Figure 6 shows a close-up of the upper portion of a failed 35mm shaft. Whereas the worst fretting (and thus, the failure) on the 30mm shaft usually occurs above the upper bearing (for obvious reasons), the 35mm shaft typically fails below the bearing, from fretting sites near the lower edge of the spherical bearing inner race or (as in this case) at the juncture of the secondary shaft and the pressed-on sleeve which Rotorway uses to run the lower seal against.
It is also interesting to note that there was evidence on this shaft that the spherical bearing had been installed onto the shaft too far, then pressed upward to get to the correct location. Because of the softness of the shaft, there was considerable scoring on the shaft surface (shown to the left of the bearing race) and a pronounced ridge of scraped material above the bearing (to the left of the inner race), clearly shown in the picture. It appears that this scoring did not contribute to the failure, but certainly could have if the fretting had not weakened the shaft as it does.
Figure 7 shows the broken stub of the secondary shaft after the bearing inner race was removed (cut off, not pressed off). The ridge of scraped metal is visible at the left edge of the picture. What is more significant is the fact that there is evidence of significant fretting under the edges of the bearing race. That is clear evidence that fretting occurs under the bearing as well as under the pressed-on sleeve. In this case, the fretting under the sleeve was progressing at a faster rate. It might be different in other installations. In fact, the ProDrive website has some other photos of fretted belt-drive shafts.

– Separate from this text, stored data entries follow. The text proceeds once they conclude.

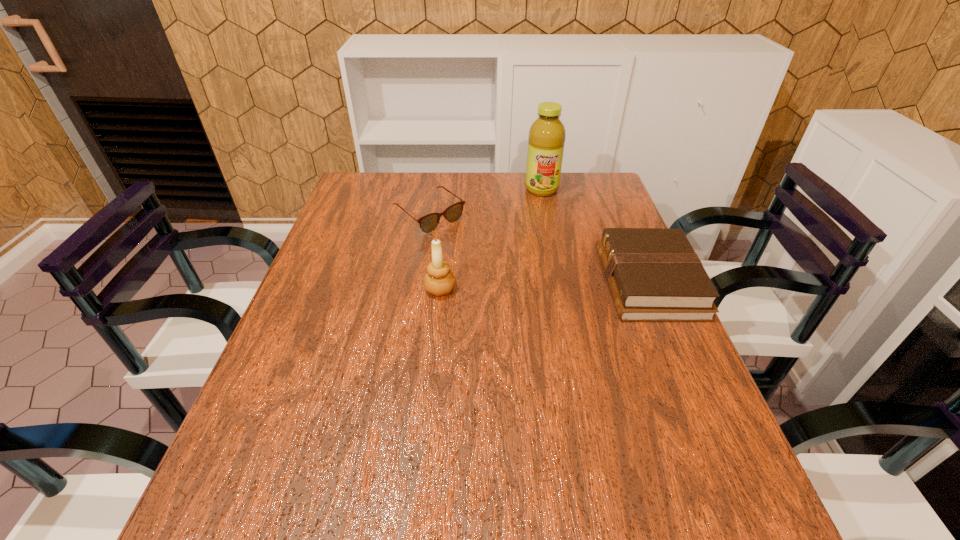
In the image, there is a desktop. Identify the location of vacant space at the near edge. (379, 472).

At what (x,y) coordinates should I click in order to perform the action: click on vacant space at the left edge of the desktop. Please return your answer as a coordinate pair (x, y). Looking at the image, I should click on (326, 323).

In order to click on vacant space at the right edge in this screenshot , I will do `click(613, 222)`.

In the image, there is a desktop. Find the location of `vacant space at the far left corner`. vacant space at the far left corner is located at coordinates (396, 183).

The width and height of the screenshot is (960, 540). Identify the location of vacant region at the far right corner of the desktop. (574, 179).

I want to click on free space at the near right corner, so click(695, 470).

Find the location of a particular element. The height and width of the screenshot is (540, 960). free space between the shortest object and the second shortest object is located at coordinates (540, 249).

In order to click on blank region between the spectacles and the fruit juice in this screenshot , I will do `click(486, 202)`.

I want to click on vacant point located between the candle_holder and the fruit juice, so click(x=491, y=239).

Locate an element on the screen. The height and width of the screenshot is (540, 960). unoccupied area between the Bible and the spectacles is located at coordinates (540, 249).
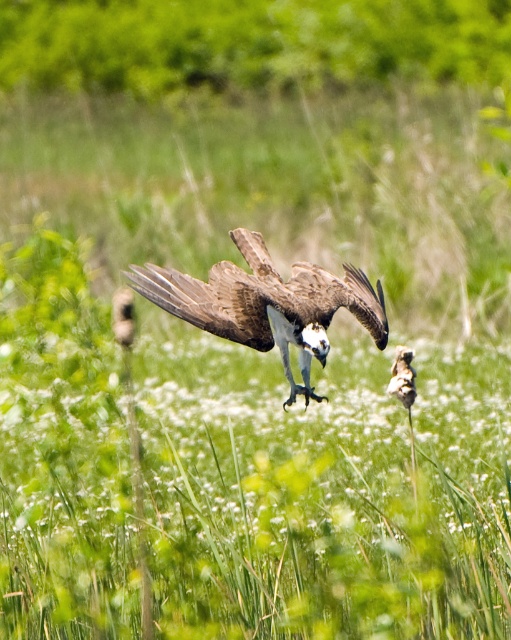
Can you confirm if brown textured eagle at center is bigger than brown speckled bird at center?

Yes.

Can you confirm if brown textured eagle at center is thinner than brown speckled bird at center?

No.

You are a GUI agent. You are given a task and a screenshot of the screen. Output one action in this format:
    pyautogui.click(x=<x>, y=<y>)
    Task: Click on the brown textured eagle at center
    Image resolution: width=511 pixels, height=640 pixels.
    Given the screenshot: What is the action you would take?
    pyautogui.click(x=267, y=304)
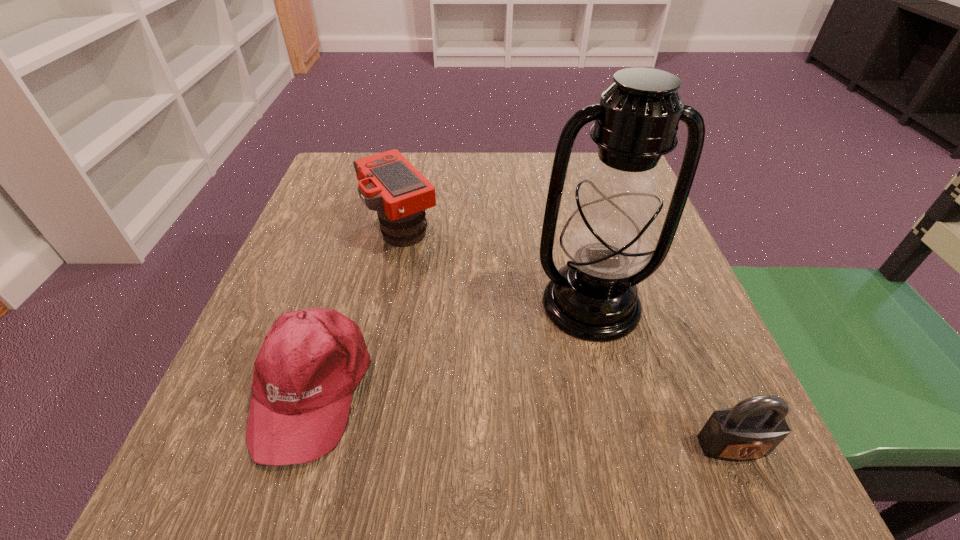
This screenshot has width=960, height=540. I want to click on vacant space at the far left corner of the desktop, so click(326, 170).

Locate an element on the screen. vacant region at the far right corner of the desktop is located at coordinates (572, 171).

This screenshot has width=960, height=540. In order to click on free space at the near right corner of the desktop in this screenshot , I will do `click(661, 493)`.

Where is `blank region between the baseball cap and the oil lamp`? The height and width of the screenshot is (540, 960). blank region between the baseball cap and the oil lamp is located at coordinates (451, 346).

You are a GUI agent. You are given a task and a screenshot of the screen. Output one action in this format:
    pyautogui.click(x=<x>, y=<y>)
    Task: Click on the free space between the farthest object and the oil lamp
    The height and width of the screenshot is (540, 960).
    Given the screenshot: What is the action you would take?
    pyautogui.click(x=495, y=266)

Where is `free point between the padlock and the camera`? This screenshot has height=540, width=960. free point between the padlock and the camera is located at coordinates (566, 338).

Where is `empty space that is in between the baseball cap and the farthest object`? This screenshot has height=540, width=960. empty space that is in between the baseball cap and the farthest object is located at coordinates (356, 308).

The height and width of the screenshot is (540, 960). Identify the location of free space that is in between the farthest object and the tallest object. (495, 266).

Locate an element on the screen. vacant area that lies between the padlock and the oil lamp is located at coordinates (661, 375).

The height and width of the screenshot is (540, 960). I want to click on free space between the padlock and the farthest object, so tap(566, 338).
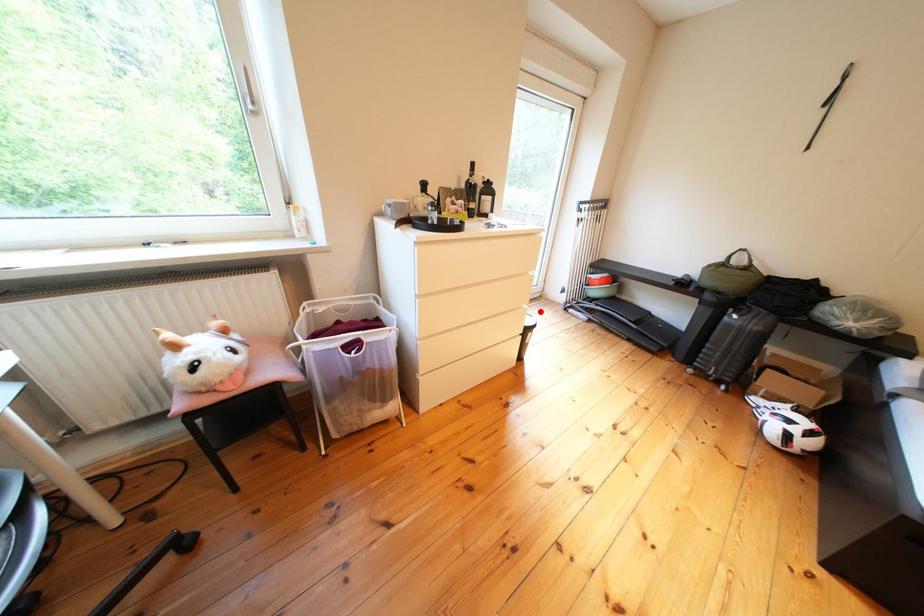
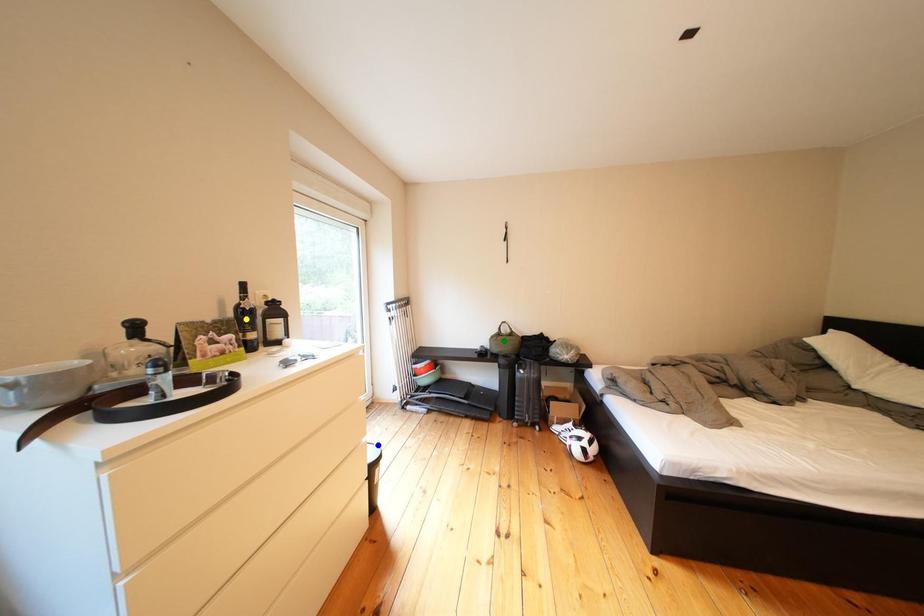
Question: I am providing you with two images of the same scene from different viewpoints. A red point is marked on the first image. You are given multiple points on the second image. Which point in image 2 is actually the same real-world point as the red point in image 1?

Choices:
 (A) green point
 (B) blue point
 (C) yellow point

Answer: (B)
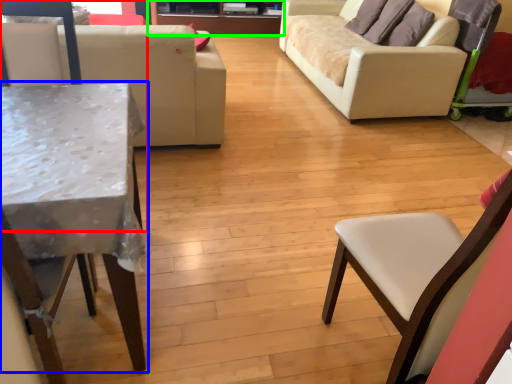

Figure 8 is of the same shaft stub from a different angle. It too shows the scraping ridge and the fretting under the bearing.
Figure 9 shows the fracture face, after hardness tests had been run on it. The black line surrounds a cluster of Rockwell tester indent marks. There is not much information to be gleaned from the fracture face in this instance because it was so badly deformed and battered during the failure incident. However, again, it shows the degree of fretting which occurs under the spherical bearing in toothbelt drive application.
Although the loads, thus the deflections, are greater with the ProDrive™ belt system, we think that the same fretting is occurring under the bearing in chain drive installations. The damage is probably progressing at a slower rate. How fast or how slow depends on a lot of factors, including the average MAP that any particular ship operates at (remember, in the chain drive, the lower the applied power, the lower the fatigue loads on the secondary shaft.)
Again, this picture shows the severity of fretting under the bearing on the 35mm shaft.